▶ TASK TO COMPLETE
Pictures aside, every line of the listing should be given again exactly.

▶ COLLECTED MATERIAL

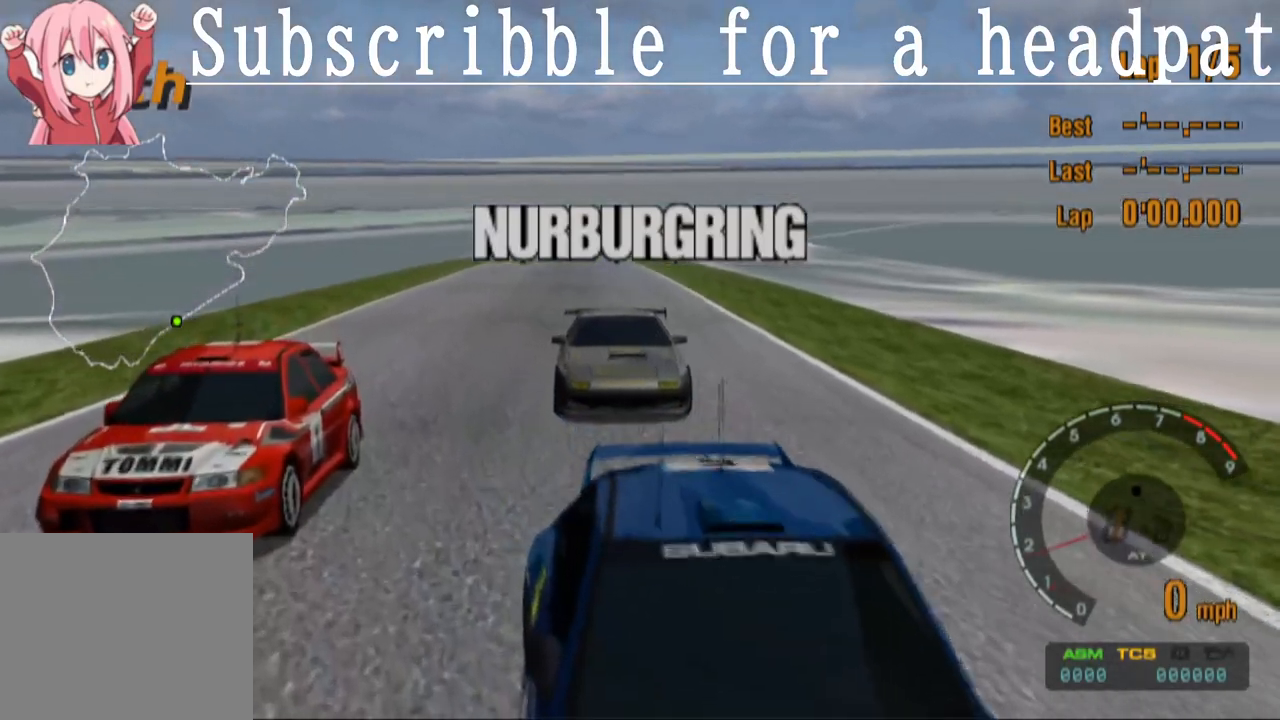
{"buttons": [], "left_stick": "center", "right_stick": "center", "events": []}
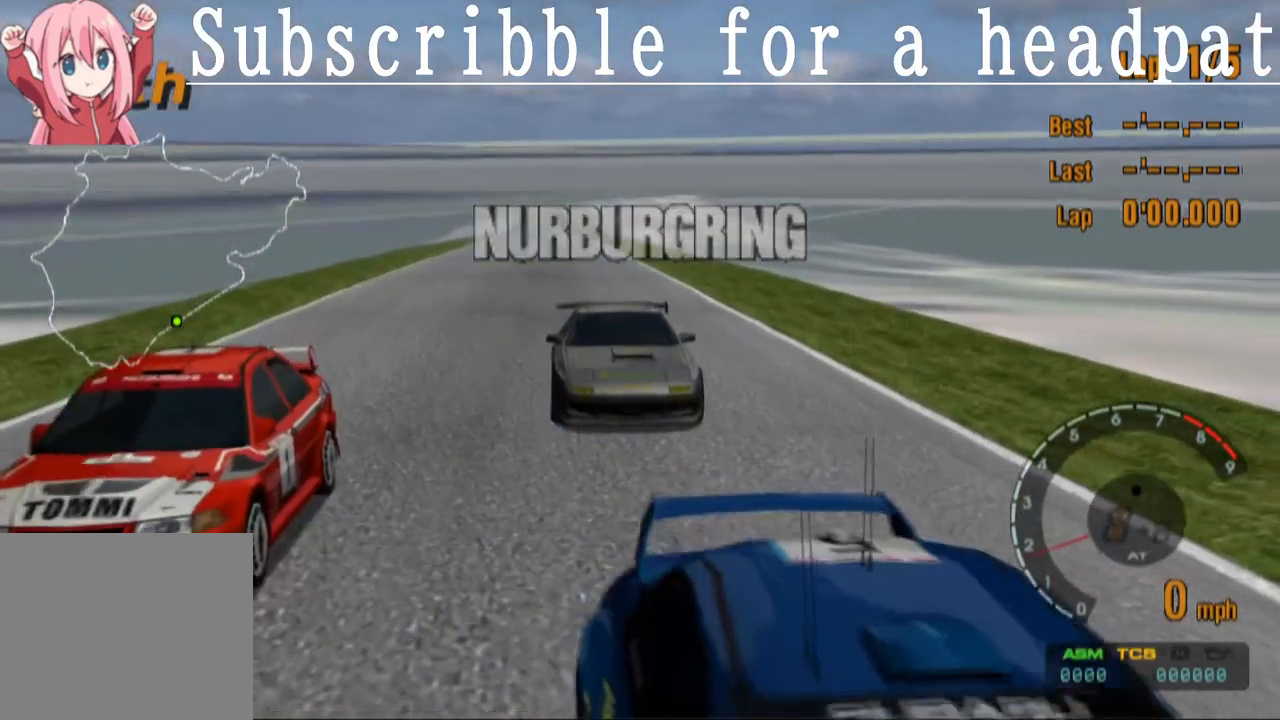
{"buttons": [], "left_stick": "center", "right_stick": "center", "events": []}
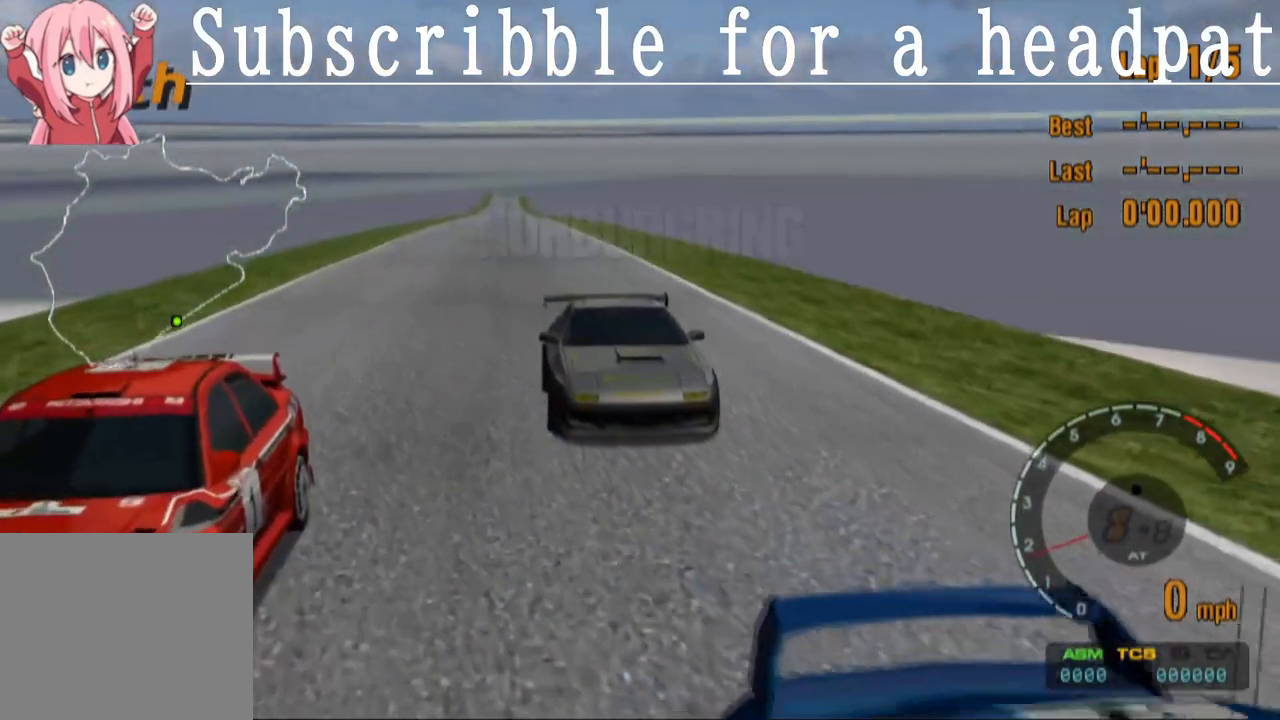
{"buttons": [], "left_stick": "center", "right_stick": "center", "events": []}
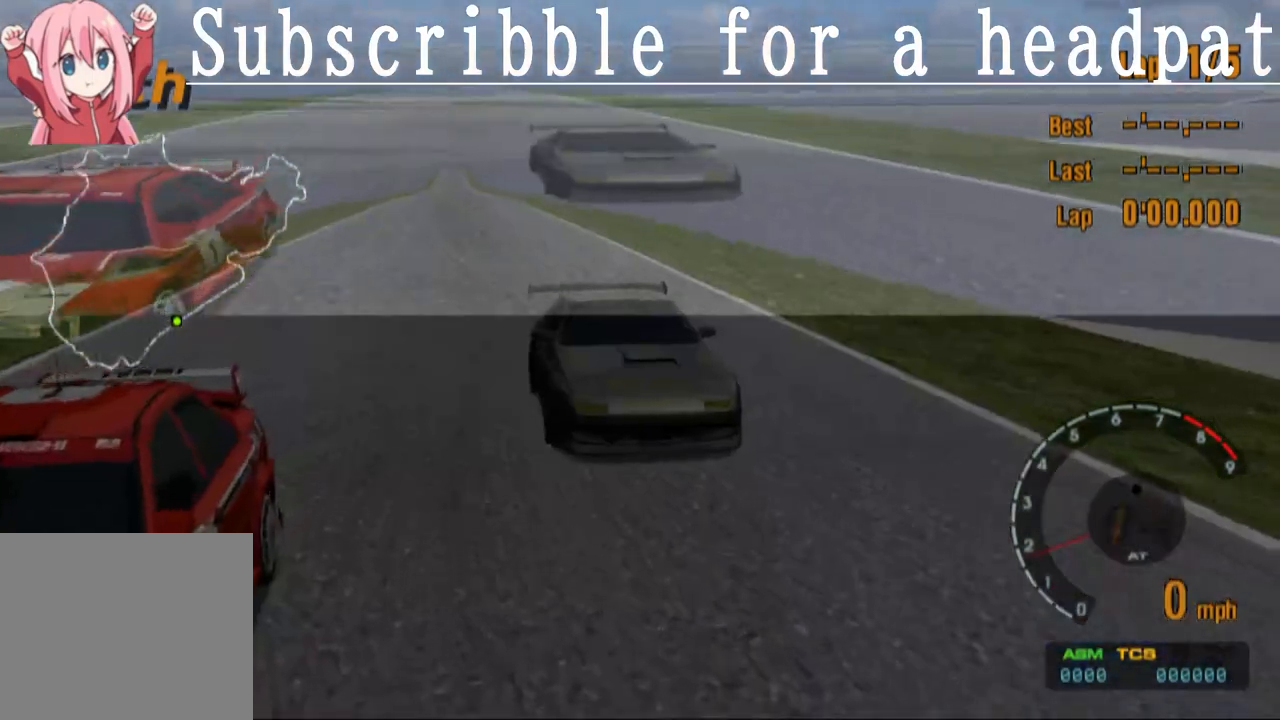
{"buttons": ["R1"], "left_stick": "center", "right_stick": "center", "events": [[483, "R1", "down"]]}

▶ WRITTEN ANSWER
{"buttons": [], "left_stick": "center", "right_stick": "center", "events": []}
{"buttons": [], "left_stick": "center", "right_stick": "center", "events": []}
{"buttons": [], "left_stick": "center", "right_stick": "center", "events": []}
{"buttons": ["R1"], "left_stick": "center", "right_stick": "center", "events": [[483, "R1", "down"]]}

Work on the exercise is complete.